TASK DESCRIPTION: Reproduce, character for character, the part of the records that opens with the line containing "## Descriptive Statistics" and closes with the line containing "- **Measures of Frequency", including both of those lines.

SUPPLIED MATERIAL:
::::

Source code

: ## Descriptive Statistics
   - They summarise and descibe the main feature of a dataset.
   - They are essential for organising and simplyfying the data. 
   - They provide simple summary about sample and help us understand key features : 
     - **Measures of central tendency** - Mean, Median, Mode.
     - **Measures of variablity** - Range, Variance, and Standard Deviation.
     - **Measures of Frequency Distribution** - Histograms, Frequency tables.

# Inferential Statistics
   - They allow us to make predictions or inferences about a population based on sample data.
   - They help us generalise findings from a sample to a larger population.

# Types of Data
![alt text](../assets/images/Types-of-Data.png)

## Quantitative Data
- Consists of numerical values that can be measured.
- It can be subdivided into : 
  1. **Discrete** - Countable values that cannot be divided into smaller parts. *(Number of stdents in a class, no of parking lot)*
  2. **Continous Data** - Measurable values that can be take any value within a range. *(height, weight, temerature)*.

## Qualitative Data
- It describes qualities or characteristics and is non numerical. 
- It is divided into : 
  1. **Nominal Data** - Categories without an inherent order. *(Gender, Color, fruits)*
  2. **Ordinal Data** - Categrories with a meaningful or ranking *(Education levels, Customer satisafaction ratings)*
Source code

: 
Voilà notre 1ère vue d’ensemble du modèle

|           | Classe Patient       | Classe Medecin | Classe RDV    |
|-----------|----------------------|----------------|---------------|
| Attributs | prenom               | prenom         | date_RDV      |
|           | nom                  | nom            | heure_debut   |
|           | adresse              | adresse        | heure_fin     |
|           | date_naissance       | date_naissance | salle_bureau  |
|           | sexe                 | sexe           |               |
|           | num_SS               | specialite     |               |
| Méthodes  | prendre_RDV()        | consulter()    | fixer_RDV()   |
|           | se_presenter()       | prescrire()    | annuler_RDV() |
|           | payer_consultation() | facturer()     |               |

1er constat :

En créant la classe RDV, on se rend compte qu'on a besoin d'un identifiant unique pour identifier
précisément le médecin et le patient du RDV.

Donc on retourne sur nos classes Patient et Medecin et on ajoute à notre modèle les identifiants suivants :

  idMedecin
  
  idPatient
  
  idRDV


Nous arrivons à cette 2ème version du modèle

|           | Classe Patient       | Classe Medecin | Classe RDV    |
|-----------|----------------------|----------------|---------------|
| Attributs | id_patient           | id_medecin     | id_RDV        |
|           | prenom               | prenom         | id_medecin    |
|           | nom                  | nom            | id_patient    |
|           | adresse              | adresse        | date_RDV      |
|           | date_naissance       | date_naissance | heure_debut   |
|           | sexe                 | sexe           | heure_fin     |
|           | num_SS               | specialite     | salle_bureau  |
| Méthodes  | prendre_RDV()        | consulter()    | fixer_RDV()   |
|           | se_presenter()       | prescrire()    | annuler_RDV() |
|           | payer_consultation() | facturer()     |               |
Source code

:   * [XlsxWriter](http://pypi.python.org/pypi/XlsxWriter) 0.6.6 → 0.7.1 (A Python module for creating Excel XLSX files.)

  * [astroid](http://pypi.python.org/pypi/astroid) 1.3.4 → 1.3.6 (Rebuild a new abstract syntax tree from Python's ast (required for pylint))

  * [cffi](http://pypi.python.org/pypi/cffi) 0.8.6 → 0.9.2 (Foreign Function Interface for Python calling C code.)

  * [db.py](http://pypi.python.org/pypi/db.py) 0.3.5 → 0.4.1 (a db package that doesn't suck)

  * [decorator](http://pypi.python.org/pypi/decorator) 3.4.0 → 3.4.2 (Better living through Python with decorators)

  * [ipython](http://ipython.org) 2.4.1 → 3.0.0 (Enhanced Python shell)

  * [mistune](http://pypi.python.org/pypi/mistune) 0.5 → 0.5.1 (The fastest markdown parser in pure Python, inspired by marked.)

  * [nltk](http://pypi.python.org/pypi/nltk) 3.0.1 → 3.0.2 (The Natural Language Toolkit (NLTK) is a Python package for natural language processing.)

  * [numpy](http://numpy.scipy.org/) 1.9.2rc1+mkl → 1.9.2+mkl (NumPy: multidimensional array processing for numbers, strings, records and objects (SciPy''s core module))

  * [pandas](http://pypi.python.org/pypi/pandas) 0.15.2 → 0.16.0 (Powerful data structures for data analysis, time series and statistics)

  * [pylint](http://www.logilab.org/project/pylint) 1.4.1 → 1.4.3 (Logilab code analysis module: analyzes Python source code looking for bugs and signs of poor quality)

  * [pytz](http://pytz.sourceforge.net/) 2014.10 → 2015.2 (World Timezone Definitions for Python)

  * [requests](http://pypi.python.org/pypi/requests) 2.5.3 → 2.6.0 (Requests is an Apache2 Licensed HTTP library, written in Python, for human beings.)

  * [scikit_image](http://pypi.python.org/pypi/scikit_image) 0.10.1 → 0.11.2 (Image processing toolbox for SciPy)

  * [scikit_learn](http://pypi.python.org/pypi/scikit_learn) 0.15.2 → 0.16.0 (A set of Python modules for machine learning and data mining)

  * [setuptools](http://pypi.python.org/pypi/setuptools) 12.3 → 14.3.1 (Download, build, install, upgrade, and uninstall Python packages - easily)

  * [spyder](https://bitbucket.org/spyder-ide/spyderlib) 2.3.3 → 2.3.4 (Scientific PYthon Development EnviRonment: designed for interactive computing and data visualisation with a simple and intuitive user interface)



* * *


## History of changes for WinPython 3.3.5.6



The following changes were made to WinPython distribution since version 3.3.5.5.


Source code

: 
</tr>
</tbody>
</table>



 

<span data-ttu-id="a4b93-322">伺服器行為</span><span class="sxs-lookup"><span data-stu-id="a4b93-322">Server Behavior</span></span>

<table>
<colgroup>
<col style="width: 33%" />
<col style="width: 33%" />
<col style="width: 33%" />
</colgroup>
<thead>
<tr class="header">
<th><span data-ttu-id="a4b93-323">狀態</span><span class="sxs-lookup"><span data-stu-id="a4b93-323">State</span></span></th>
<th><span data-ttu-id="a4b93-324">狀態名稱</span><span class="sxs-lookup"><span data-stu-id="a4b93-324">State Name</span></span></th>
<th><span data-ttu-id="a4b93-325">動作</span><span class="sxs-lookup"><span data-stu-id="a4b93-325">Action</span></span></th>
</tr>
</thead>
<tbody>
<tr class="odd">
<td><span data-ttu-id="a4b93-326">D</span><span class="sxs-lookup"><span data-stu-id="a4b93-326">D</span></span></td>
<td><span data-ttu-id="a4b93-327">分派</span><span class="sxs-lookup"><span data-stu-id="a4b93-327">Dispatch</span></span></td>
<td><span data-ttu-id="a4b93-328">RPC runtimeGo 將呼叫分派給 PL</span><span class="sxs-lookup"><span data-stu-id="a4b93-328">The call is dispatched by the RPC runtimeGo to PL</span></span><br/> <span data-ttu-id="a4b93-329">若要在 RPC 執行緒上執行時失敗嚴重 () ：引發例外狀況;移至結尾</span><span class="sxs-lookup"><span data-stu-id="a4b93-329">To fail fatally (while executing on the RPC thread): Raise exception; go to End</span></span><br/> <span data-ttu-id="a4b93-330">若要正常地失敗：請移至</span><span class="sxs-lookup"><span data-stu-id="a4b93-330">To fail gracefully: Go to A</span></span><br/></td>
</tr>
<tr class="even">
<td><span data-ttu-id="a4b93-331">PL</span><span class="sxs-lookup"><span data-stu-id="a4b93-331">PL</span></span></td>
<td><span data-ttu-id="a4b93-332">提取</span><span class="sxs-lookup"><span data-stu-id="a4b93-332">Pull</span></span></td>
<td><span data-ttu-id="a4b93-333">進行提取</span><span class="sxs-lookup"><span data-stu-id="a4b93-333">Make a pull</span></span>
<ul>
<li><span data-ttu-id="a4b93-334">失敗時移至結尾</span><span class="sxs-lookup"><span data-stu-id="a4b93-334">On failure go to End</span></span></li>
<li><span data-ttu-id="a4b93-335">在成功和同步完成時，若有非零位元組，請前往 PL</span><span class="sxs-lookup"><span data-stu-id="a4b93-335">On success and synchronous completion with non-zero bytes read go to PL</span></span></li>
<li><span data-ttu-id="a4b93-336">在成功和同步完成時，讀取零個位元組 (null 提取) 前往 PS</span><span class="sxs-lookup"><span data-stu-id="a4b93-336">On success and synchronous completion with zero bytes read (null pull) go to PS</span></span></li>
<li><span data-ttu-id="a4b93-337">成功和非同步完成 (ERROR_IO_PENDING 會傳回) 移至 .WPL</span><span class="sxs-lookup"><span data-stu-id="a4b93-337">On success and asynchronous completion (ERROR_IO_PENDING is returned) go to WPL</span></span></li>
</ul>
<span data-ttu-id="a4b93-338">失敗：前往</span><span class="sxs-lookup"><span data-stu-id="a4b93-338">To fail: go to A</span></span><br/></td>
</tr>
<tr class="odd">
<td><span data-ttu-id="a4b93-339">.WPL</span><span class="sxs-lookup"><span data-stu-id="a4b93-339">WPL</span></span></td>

::::

ANSWER BELOW:
: ## Descriptive Statistics
   - They summarise and descibe the main feature of a dataset.
   - They are essential for organising and simplyfying the data. 
   - They provide simple summary about sample and help us understand key features : 
     - **Measures of central tendency** - Mean, Median, Mode.
     - **Measures of variablity** - Range, Variance, and Standard Deviation.
     - **Measures of Frequency Distribution** - Histograms, Frequency tables.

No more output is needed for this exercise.